**The task**
Beginning at the first line of the data, print each line exactly, stopping after the line that contains "Challenges to treatment delivery".

**Dataset entries**
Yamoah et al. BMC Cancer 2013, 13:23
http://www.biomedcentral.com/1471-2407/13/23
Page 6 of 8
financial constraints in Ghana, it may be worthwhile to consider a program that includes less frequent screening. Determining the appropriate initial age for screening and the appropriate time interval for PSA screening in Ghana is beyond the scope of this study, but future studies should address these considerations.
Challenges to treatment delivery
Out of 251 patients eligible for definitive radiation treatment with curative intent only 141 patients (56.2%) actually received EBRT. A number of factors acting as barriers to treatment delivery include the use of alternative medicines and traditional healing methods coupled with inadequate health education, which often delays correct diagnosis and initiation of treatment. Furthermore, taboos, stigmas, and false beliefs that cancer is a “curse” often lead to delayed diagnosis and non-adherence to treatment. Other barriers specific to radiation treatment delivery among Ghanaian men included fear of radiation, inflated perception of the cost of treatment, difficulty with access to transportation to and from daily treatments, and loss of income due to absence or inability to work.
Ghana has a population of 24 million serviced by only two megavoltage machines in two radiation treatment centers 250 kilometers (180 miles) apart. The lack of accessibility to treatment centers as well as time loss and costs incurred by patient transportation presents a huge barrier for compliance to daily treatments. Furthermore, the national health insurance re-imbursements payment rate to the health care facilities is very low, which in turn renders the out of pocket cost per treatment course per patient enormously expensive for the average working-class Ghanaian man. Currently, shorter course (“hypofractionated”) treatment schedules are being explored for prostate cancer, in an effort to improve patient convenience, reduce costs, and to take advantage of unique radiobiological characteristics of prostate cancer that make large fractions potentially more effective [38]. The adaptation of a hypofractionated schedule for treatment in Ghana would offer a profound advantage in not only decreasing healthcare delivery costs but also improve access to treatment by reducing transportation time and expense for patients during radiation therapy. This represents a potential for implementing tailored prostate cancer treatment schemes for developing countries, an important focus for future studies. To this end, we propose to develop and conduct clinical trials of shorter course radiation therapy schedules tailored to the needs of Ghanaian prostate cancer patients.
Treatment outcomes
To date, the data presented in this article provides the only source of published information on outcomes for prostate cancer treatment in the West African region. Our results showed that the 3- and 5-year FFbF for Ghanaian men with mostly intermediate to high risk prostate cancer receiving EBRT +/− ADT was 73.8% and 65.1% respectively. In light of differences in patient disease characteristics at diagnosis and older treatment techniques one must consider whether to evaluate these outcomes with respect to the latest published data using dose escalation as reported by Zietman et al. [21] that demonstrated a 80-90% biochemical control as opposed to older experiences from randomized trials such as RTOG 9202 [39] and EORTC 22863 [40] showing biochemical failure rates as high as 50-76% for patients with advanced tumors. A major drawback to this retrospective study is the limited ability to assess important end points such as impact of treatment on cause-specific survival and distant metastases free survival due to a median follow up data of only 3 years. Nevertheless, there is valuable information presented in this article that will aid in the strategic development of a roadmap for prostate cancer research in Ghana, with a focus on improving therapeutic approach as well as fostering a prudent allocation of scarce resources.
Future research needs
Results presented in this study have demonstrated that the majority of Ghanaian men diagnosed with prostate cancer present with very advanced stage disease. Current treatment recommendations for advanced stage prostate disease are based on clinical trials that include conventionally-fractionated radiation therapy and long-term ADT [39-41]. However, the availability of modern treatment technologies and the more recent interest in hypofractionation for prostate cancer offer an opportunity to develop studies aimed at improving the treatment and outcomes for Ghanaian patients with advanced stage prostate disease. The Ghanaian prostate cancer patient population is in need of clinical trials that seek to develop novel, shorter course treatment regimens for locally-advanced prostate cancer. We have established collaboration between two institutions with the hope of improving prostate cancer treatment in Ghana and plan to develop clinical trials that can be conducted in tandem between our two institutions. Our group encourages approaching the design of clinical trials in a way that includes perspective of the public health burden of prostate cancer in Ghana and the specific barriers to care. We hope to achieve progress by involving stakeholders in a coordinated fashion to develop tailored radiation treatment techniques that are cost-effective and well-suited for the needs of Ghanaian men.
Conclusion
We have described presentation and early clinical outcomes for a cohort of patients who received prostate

**The answer**
Yamoah et al. BMC Cancer 2013, 13:23
http://www.biomedcentral.com/1471-2407/13/23
Page 6 of 8
financial constraints in Ghana, it may be worthwhile to consider a program that includes less frequent screening. Determining the appropriate initial age for screening and the appropriate time interval for PSA screening in Ghana is beyond the scope of this study, but future studies should address these considerations.
Challenges to treatment delivery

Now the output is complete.